>>>>>
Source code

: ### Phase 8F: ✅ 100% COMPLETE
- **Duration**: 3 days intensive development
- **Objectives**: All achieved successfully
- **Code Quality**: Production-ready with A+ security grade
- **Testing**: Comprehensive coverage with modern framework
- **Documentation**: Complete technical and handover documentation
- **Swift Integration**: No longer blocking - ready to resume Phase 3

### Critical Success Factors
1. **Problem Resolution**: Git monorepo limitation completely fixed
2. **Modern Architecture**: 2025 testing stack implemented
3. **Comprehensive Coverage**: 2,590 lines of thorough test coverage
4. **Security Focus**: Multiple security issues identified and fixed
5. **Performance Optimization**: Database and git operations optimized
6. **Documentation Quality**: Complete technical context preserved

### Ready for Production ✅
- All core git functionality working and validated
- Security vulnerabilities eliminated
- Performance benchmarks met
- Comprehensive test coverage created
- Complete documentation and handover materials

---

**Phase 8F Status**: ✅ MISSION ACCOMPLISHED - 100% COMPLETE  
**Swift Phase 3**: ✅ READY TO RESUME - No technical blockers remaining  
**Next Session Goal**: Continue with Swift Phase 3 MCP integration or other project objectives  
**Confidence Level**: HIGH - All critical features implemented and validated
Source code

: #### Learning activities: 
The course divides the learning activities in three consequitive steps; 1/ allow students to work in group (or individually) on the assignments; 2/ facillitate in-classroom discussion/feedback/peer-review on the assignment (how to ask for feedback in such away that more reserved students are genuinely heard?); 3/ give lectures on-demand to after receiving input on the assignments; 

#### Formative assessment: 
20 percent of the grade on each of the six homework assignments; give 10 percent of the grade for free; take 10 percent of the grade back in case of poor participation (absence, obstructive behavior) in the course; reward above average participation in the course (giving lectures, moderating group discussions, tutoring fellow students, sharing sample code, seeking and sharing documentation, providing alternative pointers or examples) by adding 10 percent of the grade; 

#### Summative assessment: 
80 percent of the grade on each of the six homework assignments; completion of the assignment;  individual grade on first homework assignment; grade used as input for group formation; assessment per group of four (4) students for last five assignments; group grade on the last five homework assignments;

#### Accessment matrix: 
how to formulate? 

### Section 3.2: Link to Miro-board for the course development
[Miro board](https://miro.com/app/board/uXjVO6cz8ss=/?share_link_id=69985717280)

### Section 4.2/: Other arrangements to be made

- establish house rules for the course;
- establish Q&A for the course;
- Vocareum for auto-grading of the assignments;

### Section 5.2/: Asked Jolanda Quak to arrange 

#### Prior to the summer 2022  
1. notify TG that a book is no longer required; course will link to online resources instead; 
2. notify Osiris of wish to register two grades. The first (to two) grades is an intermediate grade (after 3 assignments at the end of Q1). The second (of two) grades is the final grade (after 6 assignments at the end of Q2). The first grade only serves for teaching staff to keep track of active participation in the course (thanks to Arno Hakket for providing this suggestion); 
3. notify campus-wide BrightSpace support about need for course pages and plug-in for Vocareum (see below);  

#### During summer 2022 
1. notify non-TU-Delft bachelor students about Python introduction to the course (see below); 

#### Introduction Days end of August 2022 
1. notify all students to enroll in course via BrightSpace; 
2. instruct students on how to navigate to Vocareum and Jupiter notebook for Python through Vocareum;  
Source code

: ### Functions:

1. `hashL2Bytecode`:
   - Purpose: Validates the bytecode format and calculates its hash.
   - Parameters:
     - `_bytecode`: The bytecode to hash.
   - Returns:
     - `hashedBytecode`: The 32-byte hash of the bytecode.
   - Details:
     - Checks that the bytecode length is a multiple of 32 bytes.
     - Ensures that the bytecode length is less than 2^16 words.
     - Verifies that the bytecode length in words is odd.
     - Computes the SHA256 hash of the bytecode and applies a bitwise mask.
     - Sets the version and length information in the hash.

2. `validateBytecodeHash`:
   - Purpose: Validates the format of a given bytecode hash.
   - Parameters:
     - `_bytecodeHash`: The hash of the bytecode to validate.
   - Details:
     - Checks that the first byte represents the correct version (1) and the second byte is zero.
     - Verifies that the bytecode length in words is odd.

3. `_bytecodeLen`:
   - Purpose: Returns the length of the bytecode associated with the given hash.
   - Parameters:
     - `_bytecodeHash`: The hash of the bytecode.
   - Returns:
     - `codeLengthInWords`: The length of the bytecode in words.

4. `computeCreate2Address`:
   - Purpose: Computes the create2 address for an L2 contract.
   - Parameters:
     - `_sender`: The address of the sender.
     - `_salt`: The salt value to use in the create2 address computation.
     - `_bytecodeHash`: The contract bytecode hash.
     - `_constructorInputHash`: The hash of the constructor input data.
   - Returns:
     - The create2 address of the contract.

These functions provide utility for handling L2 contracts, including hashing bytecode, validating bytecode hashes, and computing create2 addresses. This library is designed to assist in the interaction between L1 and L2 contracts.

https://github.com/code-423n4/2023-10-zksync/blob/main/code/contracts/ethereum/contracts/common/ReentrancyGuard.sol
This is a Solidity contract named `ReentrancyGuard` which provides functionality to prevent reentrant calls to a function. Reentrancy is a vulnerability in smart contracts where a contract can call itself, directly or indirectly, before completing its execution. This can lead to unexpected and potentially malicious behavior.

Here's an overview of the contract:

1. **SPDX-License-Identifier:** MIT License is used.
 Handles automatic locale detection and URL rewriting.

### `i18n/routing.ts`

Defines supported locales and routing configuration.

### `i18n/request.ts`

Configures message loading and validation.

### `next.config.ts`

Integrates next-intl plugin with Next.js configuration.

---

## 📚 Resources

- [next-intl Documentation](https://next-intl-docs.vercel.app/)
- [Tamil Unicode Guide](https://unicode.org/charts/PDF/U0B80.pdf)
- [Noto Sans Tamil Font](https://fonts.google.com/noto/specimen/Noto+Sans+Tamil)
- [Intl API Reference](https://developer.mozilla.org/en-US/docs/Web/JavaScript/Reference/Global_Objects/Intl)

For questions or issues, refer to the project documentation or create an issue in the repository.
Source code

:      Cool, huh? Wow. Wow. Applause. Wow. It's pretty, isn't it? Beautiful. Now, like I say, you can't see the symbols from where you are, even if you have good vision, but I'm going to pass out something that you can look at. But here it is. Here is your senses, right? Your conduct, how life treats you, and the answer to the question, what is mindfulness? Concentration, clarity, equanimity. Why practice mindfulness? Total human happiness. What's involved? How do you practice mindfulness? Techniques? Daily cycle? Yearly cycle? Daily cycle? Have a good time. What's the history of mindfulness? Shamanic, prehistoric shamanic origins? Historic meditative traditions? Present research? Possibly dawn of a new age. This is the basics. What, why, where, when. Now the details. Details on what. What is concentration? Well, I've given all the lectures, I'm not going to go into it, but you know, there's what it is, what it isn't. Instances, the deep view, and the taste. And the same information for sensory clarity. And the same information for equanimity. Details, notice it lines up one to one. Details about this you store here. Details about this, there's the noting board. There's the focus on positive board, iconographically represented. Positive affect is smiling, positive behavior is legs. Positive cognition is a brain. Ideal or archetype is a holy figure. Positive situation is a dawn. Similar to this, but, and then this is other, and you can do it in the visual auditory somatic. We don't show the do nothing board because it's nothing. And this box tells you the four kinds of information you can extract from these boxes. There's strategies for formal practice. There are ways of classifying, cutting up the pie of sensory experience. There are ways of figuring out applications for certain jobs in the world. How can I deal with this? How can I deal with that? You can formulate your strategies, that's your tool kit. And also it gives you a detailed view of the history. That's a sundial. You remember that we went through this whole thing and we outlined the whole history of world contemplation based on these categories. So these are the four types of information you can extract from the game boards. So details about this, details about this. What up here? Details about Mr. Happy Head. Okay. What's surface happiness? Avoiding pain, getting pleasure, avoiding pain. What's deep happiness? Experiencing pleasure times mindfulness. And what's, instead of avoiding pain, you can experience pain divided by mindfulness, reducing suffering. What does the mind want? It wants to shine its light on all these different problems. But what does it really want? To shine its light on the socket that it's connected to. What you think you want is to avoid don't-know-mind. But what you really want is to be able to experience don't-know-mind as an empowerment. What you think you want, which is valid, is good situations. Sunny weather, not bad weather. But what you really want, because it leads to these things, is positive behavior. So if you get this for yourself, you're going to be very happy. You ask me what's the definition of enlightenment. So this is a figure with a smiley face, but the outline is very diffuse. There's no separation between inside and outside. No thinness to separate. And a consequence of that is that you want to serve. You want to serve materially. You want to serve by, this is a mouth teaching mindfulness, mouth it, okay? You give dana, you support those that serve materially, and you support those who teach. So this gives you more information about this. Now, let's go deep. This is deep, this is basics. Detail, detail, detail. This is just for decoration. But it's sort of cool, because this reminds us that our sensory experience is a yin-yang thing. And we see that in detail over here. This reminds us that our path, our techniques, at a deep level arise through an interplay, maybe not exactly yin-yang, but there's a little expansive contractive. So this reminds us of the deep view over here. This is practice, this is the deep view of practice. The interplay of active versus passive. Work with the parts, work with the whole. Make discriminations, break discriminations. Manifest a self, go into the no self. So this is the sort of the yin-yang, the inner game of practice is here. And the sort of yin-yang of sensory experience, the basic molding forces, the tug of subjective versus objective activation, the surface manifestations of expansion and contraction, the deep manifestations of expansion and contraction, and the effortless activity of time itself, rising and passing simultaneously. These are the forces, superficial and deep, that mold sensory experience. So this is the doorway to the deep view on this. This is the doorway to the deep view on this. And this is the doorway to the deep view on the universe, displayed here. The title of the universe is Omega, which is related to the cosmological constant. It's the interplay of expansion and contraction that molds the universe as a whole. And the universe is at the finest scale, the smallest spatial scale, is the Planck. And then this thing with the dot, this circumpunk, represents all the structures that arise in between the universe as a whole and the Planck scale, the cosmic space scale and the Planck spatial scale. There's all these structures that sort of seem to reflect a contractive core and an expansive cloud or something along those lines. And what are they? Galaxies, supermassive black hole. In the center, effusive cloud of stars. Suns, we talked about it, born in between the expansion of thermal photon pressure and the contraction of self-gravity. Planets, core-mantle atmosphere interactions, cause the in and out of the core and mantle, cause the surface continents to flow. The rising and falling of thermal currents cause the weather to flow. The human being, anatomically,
<<<<<
WHAT THE TASK REQUIRES: Repeat the material from the line containing "### Critical Success Factors" through the line containing "5. **Performance Optimization**: Database", including both of those lines.

EXERCISE ANSWER:
### Critical Success Factors
1. **Problem Resolution**: Git monorepo limitation completely fixed
2. **Modern Architecture**: 2025 testing stack implemented
3. **Comprehensive Coverage**: 2,590 lines of thorough test coverage
4. **Security Focus**: Multiple security issues identified and fixed
5. **Performance Optimization**: Database and git operations optimized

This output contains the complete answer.